| TO DO |
Edit the data below, replacing each occurrence of "vaping" with "smoking" and leaving everything else unchanged.

| DATA FOR THIS EXERCISE |
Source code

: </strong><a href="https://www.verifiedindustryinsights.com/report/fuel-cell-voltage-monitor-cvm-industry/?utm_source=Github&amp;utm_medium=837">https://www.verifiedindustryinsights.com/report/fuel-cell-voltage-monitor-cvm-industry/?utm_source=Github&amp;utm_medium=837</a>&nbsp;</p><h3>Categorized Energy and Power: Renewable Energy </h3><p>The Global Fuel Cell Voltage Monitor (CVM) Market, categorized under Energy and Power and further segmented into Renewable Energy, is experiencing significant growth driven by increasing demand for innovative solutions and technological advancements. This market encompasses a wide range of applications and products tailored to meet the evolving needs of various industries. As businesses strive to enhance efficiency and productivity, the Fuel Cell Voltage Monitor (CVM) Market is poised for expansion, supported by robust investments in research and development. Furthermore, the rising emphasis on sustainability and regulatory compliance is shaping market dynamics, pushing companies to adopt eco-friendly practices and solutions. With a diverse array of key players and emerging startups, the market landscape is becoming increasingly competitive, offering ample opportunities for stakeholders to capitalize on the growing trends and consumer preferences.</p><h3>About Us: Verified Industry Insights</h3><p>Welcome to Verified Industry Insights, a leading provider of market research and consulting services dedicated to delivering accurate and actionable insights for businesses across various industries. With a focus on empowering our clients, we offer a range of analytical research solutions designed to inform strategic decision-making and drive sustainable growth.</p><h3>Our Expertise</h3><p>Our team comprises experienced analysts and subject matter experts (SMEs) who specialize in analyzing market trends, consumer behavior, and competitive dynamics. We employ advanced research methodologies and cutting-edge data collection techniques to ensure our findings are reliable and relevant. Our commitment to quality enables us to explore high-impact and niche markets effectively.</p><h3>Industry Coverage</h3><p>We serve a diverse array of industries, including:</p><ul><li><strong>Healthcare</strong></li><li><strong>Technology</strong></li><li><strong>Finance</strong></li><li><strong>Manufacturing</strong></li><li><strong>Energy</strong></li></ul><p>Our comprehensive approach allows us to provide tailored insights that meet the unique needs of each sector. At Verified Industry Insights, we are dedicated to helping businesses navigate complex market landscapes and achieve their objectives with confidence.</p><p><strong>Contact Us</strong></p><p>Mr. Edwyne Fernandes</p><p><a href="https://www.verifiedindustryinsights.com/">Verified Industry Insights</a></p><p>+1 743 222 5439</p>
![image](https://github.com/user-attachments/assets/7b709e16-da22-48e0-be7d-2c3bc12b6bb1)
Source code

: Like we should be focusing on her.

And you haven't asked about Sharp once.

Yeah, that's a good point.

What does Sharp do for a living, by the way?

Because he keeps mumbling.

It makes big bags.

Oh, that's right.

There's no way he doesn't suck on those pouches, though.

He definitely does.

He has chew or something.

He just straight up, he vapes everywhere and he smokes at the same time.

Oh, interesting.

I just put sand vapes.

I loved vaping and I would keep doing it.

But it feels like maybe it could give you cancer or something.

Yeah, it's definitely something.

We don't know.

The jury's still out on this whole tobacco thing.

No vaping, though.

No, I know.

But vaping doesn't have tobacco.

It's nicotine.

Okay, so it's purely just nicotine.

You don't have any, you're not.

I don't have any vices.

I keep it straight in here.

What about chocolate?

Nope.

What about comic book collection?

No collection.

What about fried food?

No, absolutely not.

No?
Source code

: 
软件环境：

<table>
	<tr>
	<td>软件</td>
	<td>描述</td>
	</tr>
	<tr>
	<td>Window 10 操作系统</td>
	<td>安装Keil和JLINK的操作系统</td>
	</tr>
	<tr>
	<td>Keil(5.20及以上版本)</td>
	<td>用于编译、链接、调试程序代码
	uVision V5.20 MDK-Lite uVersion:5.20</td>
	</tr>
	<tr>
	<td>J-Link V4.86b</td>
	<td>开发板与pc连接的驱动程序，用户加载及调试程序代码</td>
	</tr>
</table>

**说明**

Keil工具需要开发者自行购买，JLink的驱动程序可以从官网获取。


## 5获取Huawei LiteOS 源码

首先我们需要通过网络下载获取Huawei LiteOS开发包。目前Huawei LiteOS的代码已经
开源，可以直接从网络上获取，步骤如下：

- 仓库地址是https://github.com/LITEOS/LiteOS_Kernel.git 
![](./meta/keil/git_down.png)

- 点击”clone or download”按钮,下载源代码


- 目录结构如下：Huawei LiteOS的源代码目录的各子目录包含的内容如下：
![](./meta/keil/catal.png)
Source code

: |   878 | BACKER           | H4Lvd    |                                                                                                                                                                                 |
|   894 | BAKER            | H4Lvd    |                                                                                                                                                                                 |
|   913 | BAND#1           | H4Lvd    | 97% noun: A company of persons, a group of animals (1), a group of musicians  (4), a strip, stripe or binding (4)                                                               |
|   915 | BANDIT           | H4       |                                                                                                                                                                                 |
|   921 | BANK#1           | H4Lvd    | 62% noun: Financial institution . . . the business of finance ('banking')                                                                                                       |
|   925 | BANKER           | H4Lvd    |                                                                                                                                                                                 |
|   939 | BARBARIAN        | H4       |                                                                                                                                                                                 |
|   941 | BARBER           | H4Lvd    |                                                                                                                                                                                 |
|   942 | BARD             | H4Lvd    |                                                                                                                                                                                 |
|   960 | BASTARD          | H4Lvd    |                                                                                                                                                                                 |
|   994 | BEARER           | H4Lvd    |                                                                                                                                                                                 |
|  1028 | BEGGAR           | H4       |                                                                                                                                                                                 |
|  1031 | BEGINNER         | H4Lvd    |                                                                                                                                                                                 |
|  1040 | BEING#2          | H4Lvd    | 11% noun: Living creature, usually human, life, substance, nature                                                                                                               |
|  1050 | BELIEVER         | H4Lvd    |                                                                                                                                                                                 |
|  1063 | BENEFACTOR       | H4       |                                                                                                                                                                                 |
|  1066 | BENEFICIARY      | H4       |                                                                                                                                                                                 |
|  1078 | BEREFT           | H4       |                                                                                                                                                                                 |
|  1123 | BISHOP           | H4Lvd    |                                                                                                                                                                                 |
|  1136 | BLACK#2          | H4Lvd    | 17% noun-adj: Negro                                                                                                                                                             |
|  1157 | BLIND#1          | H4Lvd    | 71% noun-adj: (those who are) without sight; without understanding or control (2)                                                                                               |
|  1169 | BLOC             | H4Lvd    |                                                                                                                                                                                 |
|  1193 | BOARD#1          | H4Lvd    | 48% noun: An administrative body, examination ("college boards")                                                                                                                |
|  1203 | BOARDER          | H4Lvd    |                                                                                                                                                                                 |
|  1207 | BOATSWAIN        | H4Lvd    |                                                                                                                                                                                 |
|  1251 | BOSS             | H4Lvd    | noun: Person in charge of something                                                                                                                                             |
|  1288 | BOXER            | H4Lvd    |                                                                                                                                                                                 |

| YOUR SOLUTION |
Source code

: </strong><a href="https://www.verifiedindustryinsights.com/report/fuel-cell-voltage-monitor-cvm-industry/?utm_source=Github&amp;utm_medium=837">https://www.verifiedindustryinsights.com/report/fuel-cell-voltage-monitor-cvm-industry/?utm_source=Github&amp;utm_medium=837</a>&nbsp;</p><h3>Categorized Energy and Power: Renewable Energy </h3><p>The Global Fuel Cell Voltage Monitor (CVM) Market, categorized under Energy and Power and further segmented into Renewable Energy, is experiencing significant growth driven by increasing demand for innovative solutions and technological advancements. This market encompasses a wide range of applications and products tailored to meet the evolving needs of various industries. As businesses strive to enhance efficiency and productivity, the Fuel Cell Voltage Monitor (CVM) Market is poised for expansion, supported by robust investments in research and development. Furthermore, the rising emphasis on sustainability and regulatory compliance is shaping market dynamics, pushing companies to adopt eco-friendly practices and solutions. With a diverse array of key players and emerging startups, the market landscape is becoming increasingly competitive, offering ample opportunities for stakeholders to capitalize on the growing trends and consumer preferences.</p><h3>About Us: Verified Industry Insights</h3><p>Welcome to Verified Industry Insights, a leading provider of market research and consulting services dedicated to delivering accurate and actionable insights for businesses across various industries. With a focus on empowering our clients, we offer a range of analytical research solutions designed to inform strategic decision-making and drive sustainable growth.</p><h3>Our Expertise</h3><p>Our team comprises experienced analysts and subject matter experts (SMEs) who specialize in analyzing market trends, consumer behavior, and competitive dynamics. We employ advanced research methodologies and cutting-edge data collection techniques to ensure our findings are reliable and relevant. Our commitment to quality enables us to explore high-impact and niche markets effectively.</p><h3>Industry Coverage</h3><p>We serve a diverse array of industries, including:</p><ul><li><strong>Healthcare</strong></li><li><strong>Technology</strong></li><li><strong>Finance</strong></li><li><strong>Manufacturing</strong></li><li><strong>Energy</strong></li></ul><p>Our comprehensive approach allows us to provide tailored insights that meet the unique needs of each sector. At Verified Industry Insights, we are dedicated to helping businesses navigate complex market landscapes and achieve their objectives with confidence.</p><p><strong>Contact Us</strong></p><p>Mr. Edwyne Fernandes</p><p><a href="https://www.verifiedindustryinsights.com/">Verified Industry Insights</a></p><p>+1 743 222 5439</p>
![image](https://github.com/user-attachments/assets/7b709e16-da22-48e0-be7d-2c3bc12b6bb1)
Source code

: Like we should be focusing on her.

And you haven't asked about Sharp once.

Yeah, that's a good point.

What does Sharp do for a living, by the way?

Because he keeps mumbling.

It makes big bags.

Oh, that's right.

There's no way he doesn't suck on those pouches, though.

He definitely does.

He has chew or something.

He just straight up, he vapes everywhere and he smokes at the same time.

Oh, interesting.

I just put sand vapes.

I loved smoking and I would keep doing it.

But it feels like maybe it could give you cancer or something.

Yeah, it's definitely something.

We don't know.

The jury's still out on this whole tobacco thing.

No smoking, though.

No, I know.

But smoking doesn't have tobacco.

It's nicotine.

Okay, so it's purely just nicotine.

You don't have any, you're not.

I don't have any vices.

I keep it straight in here.

What about chocolate?

Nope.

What about comic book collection?

No collection.

What about fried food?

No, absolutely not.

No?
Source code

: 
软件环境：

<table>
	<tr>
	<td>软件</td>
	<td>描述</td>
	</tr>
	<tr>
	<td>Window 10 操作系统</td>
	<td>安装Keil和JLINK的操作系统</td>
	</tr>
	<tr>
	<td>Keil(5.20及以上版本)</td>
	<td>用于编译、链接、调试程序代码
	uVision V5.20 MDK-Lite uVersion:5.20</td>
	</tr>
	<tr>
	<td>J-Link V4.86b</td>
	<td>开发板与pc连接的驱动程序，用户加载及调试程序代码</td>
	</tr>
</table>

**说明**

Keil工具需要开发者自行购买，JLink的驱动程序可以从官网获取。


## 5获取Huawei LiteOS 源码

首先我们需要通过网络下载获取Huawei LiteOS开发包。目前Huawei LiteOS的代码已经
开源，可以直接从网络上获取，步骤如下：

- 仓库地址是https://github.com/LITEOS/LiteOS_Kernel.git 
![](./meta/keil/git_down.png)

- 点击”clone or download”按钮,下载源代码


- 目录结构如下：Huawei LiteOS的源代码目录的各子目录包含的内容如下：
![](./meta/keil/catal.png)
Source code

: |   878 | BACKER           | H4Lvd    |                                                                                                                                                                                 |
|   894 | BAKER            | H4Lvd    |                                                                                                                                                                                 |
|   913 | BAND#1           | H4Lvd    | 97% noun: A company of persons, a group of animals (1), a group of musicians  (4), a strip, stripe or binding (4)                                                               |
|   915 | BANDIT           | H4       |                                                                                                                                                                                 |
|   921 | BANK#1           | H4Lvd    | 62% noun: Financial institution . . . the business of finance ('banking')                                                                                                       |
|   925 | BANKER           | H4Lvd    |                                                                                                                                                                                 |
|   939 | BARBARIAN        | H4       |                                                                                                                                                                                 |
|   941 | BARBER           | H4Lvd    |                                                                                                                                                                                 |
|   942 | BARD             | H4Lvd    |                                                                                                                                                                                 |
|   960 | BASTARD          | H4Lvd    |                                                                                                                                                                                 |
|   994 | BEARER           | H4Lvd    |                                                                                                                                                                                 |
|  1028 | BEGGAR           | H4       |                                                                                                                                                                                 |
|  1031 | BEGINNER         | H4Lvd    |                                                                                                                                                                                 |
|  1040 | BEING#2          | H4Lvd    | 11% noun: Living creature, usually human, life, substance, nature                                                                                                               |
|  1050 | BELIEVER         | H4Lvd    |                                                                                                                                                                                 |
|  1063 | BENEFACTOR       | H4       |                                                                                                                                                                                 |
|  1066 | BENEFICIARY      | H4       |                                                                                                                                                                                 |
|  1078 | BEREFT           | H4       |                                                                                                                                                                                 |
|  1123 | BISHOP           | H4Lvd    |                                                                                                                                                                                 |
|  1136 | BLACK#2          | H4Lvd    | 17% noun-adj: Negro                                                                                                                                                             |
|  1157 | BLIND#1          | H4Lvd    | 71% noun-adj: (those who are) without sight; without understanding or control (2)                                                                                               |
|  1169 | BLOC             | H4Lvd    |                                                                                                                                                                                 |
|  1193 | BOARD#1          | H4Lvd    | 48% noun: An administrative body, examination ("college boards")                                                                                                                |
|  1203 | BOARDER          | H4Lvd    |                                                                                                                                                                                 |
|  1207 | BOATSWAIN        | H4Lvd    |                                                                                                                                                                                 |
|  1251 | BOSS             | H4Lvd    | noun: Person in charge of something                                                                                                                                             |
|  1288 | BOXER            | H4Lvd    |                                                                                                                                                                                 |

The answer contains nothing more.